Councils seeking to carry out ‘child in need’ assessments must get parental consent first, and must also explain to families that such assessments are not mandatory, the Local Government and Social Care Ombudsman (the Ombudsman) has confirmed.

Crucially, the Ombudsman also made it clear that heavy case loads are never an excuse for poor practice in child welfare cases.

The complaint which gave rise to the Ombudsman’s investigation involved a mother (Ms J) who had sought out counselling services, but was later threatened with a safeguarding investigation by the council.

The counsellor the mother was seeing suggested she contact her local authority to see if she could access the counselling through them, so the council could pay for the service.

The mother felt coerced into accepting the suggestion by the counsellor, who subsequently referred the mother to Hackney Borough council on the grounds that she suspected one of the children was at risk of harm from the mother and requested the council engage with the family.

The request was made in a referral letter which was not shared with the mother, so she did not know the content of the letter at the time.

After Hackney Council received the referral letter, it decided to carry out an assessment on the family.
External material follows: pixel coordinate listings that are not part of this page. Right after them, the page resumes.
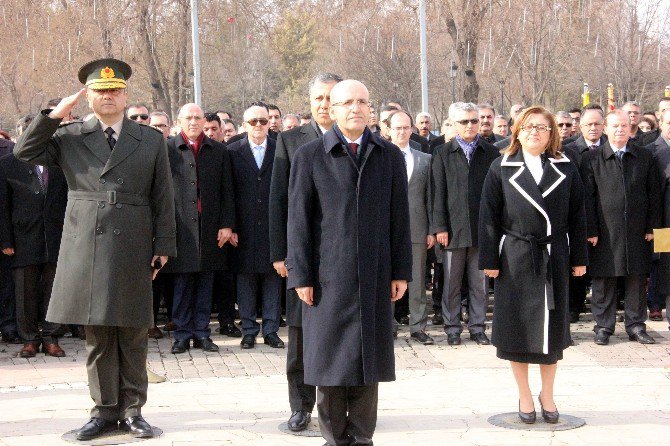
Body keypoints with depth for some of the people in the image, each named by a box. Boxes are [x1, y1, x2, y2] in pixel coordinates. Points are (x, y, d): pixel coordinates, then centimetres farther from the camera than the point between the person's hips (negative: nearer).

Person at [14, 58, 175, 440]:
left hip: (133, 250, -1)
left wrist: (163, 247, 0)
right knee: (97, 336, 7)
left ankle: (132, 409, 16)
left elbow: (163, 198, 6)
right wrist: (55, 115, -5)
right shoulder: (71, 137, 10)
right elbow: (25, 152, 2)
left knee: (133, 334, 6)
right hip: (86, 249, 1)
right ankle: (106, 410, 17)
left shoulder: (152, 140, 8)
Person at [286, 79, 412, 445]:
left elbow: (399, 218, 8)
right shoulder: (309, 156, 2)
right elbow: (298, 220, -1)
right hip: (327, 275, -2)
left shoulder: (390, 156, 9)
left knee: (368, 357, 6)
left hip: (375, 276, 2)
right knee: (330, 358, 3)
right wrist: (300, 275, -5)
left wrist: (400, 271, 4)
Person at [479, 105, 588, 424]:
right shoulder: (502, 168, 0)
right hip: (515, 258, -1)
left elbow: (577, 216, 6)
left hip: (554, 257, 2)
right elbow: (489, 217, -1)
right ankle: (525, 396, 18)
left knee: (552, 327, 8)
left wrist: (579, 258, 3)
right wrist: (490, 260, -6)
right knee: (518, 326, 4)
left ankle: (547, 395, 23)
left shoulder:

The mother asked for a copy of the letter on two occasions, but it was not sent to her.

When the mother finally received the letter, she was concerned by its contents, which she said were incorrect.

At no time was the mother told that the assessment, which had been carried out under Section 17 of the Children Act 1989, was not mandatory.

Under Section 17, councils have a legal responsibility to safeguard and promote a child’s welfare, and to promote wherever possible their upbringing by their families. 

The mother then discovered that the assessment required her consent and was not mandatory, when the council sent her a letter intended for another family facing the same investigation.

To make matters worse, the mother said she was told she should press ahead with the assessment in order to “clear her name” and get closure. Feeling enormous pressure to continue on, she agreed.

The manager claimed he did not say this, but the Ombudsman took the view that he did, concluding that “on the balance of probabilities, however, given her strength of feeling Ms J would not have wanted to continue unless she felt the assessment would exonerate her.”

What follows next is even more appalling.

An officer came to the mother’s house to interview her son, and wrongly assumed the child was 6, instead of 4 which was the child’s actual age. He then asked the mother why her child was still in pull-up pants at night even though this would not have been unusual given his age. The officer also appears to have misunderstood the child, who had divulged information about an assault at school. The mother said her child was visibly shaken after speaking with the officer. Once a second meeting had taken place, the officer said there would not be a safeguarding investigation, and left.

The ombudsman found several failures by the council in this case.

  • The council was wrong to tell the mother the assessment under Section 17 was mandatory – the mother was never required to comply, rather she needed to give consent. If the mother did not want to give consent, the investigation should  not have been carried out.
  • The council was wrong to tell the mother that doing the assessment would “clear her name” – she should have been told that refusing to continue with the assessment would not lead to any further action.
  • The council should have made sure that its details about the child were accurate before sending out an officer – knowing a child’s age is fundamental. The council blamed a high case load for the error, but the Ombudsman did not accept that as an excuse, saying, “Officers should conduct their work to a high standard irrespective of their caseloads.”
  • The officer should have made sure she understood fully what the child had said before leaving the house.
  • The council should have asked the mother to return the copies of the letter she received in error and investigated the data breach (sending the mother a letter intended for another family) when the mother complained about the incident.

The Ombudsman ordered the Council to do several things, including:

  • Changing its procedures so it ensures parents are asked for consent, where appropriate, prior to assessments. 
  • Ensuring that social workers ask for appropriate information about a family prior to scheduling an assessment.
  • Being clear about what the council will provide after information is requested about a referral and periodically quality manage the response.
  •  Considering whether the information the council provides for Stage One complaint responses is sufficient.

The mother was awarded £450 for her trouble, and offered an apology by the council.

The Working Together To Safeguard Children document, which councils must engage when dealing with child welfare cases says the following, which is worth highlighting:

“All practitioners should aim to gain consent to share information, but should be mindful of situations where to do so would place a child at increased risk of harm. Information may be shared without consent if a practitioner has reason to believe that there is good reason to do so, and that the sharing of information will enhance the safeguarding of a child in a timely manner. When decisions are made to share or withhold information, practitioners should record who has been given the information and why… When you gain consent to share information, it must be explicit, and freely given.”